Tenant engagement word cloud

Procurement and Tenant Involvement

When the procurement team prepare a tender we spend a great deal of time with internal stakeholders, to ensure the parameters of the tendered contract will fulfill the requirements of the client:-

• Developing the specification
• Identifying KPI’s and performance management
• Ensuring the most appropriate price / quality split
• Writing qualitative questions which allow analysis
• Creating evaluation criteria that is fit for purpose

But do we always get the right balance on the input to these decisions? Is there a role for external stakeholders to play? Those working with the current service providers, as well as the customers receiving the service, can provide valuable feedback and even innovative ideas leading to potentially cost saving solutions.

Ask the customer

In the housing sector, service delivery that is fit for purpose for customers (i.e. tenants and leaseholders) is essential. But even the most experienced housing professional won’t always view service delivery in the same way that the customers will. By consulting with tenants and leaseholders when the contract is being developed we can involve the very people the service provision is being procured for.

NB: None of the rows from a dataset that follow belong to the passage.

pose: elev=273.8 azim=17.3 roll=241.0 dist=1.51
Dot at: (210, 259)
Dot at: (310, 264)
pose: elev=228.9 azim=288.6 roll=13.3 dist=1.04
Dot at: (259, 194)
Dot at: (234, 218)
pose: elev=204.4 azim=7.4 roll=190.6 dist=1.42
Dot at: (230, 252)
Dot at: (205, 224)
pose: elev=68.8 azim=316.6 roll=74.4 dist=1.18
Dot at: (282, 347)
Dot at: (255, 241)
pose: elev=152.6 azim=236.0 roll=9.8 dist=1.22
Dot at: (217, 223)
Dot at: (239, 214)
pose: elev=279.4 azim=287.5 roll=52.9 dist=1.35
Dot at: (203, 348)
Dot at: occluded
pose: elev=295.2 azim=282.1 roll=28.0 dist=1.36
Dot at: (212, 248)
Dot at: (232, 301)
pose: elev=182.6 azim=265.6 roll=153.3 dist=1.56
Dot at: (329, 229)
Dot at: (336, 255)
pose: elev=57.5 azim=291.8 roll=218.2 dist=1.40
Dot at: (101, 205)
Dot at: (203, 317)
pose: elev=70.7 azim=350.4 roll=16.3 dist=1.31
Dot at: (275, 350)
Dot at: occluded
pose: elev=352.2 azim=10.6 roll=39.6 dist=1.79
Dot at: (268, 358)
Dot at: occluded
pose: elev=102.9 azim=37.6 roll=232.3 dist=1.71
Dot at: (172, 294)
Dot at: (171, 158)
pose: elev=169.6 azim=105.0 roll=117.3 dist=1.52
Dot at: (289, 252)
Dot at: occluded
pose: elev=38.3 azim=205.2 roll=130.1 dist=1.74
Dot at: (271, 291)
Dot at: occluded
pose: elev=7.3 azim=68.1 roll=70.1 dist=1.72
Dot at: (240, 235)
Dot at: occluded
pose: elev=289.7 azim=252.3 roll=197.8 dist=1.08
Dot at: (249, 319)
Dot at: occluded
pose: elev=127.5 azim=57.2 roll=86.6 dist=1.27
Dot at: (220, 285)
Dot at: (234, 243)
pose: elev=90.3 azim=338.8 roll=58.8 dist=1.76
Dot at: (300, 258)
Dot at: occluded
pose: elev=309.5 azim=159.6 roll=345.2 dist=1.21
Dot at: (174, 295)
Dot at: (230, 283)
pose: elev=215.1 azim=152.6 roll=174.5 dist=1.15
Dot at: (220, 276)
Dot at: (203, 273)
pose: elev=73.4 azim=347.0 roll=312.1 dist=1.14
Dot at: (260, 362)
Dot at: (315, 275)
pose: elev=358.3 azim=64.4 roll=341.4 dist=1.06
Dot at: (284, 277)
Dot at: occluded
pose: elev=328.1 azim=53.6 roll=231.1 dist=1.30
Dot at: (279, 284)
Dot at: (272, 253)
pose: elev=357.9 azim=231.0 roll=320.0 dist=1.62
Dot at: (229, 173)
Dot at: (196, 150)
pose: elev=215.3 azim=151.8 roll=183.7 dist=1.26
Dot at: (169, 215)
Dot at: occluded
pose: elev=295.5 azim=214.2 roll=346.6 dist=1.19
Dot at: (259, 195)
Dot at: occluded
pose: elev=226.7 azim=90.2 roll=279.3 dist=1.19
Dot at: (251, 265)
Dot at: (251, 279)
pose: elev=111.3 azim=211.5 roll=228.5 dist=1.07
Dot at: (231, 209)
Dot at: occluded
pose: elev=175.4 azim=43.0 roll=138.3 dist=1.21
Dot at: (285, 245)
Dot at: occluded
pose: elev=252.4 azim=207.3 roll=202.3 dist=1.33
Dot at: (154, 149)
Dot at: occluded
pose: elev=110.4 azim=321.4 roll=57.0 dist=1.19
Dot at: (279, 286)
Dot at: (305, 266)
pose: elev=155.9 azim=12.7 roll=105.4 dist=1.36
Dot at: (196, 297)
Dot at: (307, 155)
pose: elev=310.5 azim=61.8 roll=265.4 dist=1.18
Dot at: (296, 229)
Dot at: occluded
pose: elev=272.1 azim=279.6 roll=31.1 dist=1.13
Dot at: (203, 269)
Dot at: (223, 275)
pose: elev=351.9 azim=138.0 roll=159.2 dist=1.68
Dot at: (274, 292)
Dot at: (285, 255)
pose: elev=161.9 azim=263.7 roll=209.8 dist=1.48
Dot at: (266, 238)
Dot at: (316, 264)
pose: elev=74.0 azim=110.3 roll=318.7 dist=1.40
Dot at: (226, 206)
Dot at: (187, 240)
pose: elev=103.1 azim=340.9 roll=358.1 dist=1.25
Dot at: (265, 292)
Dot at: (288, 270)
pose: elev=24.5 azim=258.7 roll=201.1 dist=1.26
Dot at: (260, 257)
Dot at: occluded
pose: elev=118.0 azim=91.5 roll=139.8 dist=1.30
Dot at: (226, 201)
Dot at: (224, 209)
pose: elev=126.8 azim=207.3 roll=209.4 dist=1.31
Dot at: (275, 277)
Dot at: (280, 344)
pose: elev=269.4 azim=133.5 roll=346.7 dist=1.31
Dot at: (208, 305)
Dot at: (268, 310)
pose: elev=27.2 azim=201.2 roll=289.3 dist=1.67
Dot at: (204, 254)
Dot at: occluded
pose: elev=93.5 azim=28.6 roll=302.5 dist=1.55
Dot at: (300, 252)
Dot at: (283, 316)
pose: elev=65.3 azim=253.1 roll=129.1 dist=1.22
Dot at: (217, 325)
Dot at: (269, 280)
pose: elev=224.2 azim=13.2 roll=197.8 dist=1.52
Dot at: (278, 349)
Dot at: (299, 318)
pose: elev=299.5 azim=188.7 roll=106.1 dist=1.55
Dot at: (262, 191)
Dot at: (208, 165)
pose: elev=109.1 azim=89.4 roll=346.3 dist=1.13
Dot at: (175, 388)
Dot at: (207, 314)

Customer experience and insight is invaluable as the procurement team develop the specification prior to issuing documentation to the market. Contracts for responsive repair, grounds maintenance and communal cleaning are examples of the areas where tenant/leaseholder involvement is not just desirable but essential.

Assessing contract performance

What is the best way to assess performance? Using the same KPI’s that were in the last tender pack?  Or talking to the service users about how they experienced the service delivery and how they think it can be improved?

We can gain insightful information about the performance of the contractors by talking to external stakeholders and getting their views on the measurement, type and frequency of customer satisfaction surveys. It may be that a KPI measurement which previously defined service delivery by volume also needs to be measured by time. For instance: the contractor may have installed the 450 external doors as the contract prescribed; but from the customers view they did not install the doors in the time expected, leading to service dissatisfaction.

Commercial evaluation is usually the domain of procurement, with support from the client. Too often the technical review of the qualitative questions is from a narrow group of internal colleagues only. Their view is incredibly important and should be valued; however this review group can also benefit from the input of tenant experience. Inviting the tenant liaison members to be involved in the qualitative marking allows another perspective and gives a more rounded overall view.

Shared benefits

The benefits of this collaborative way of working are there for everyone. The procurement team is able to develop a robust contract which is fit for purpose. The housing association develops a stronger relationship with tenant groups whilst also receiving free consultancy on their activities. The tenant / leaseholder feels more engaged by being involved in the process. Even the contractor who is appointed to provide the service benefits as they know a tenant panel was involved in the decision to appoint them.
During contract delivery, each of the key stakeholder groups involved in the procurement process will have a better understanding of what was offered; what is expected; how the service will be delivered and how the contract success will be measured. All of these improve the likelihood of good communication between the groups, contract success and higher customer satisfaction. Everyone’s a winner.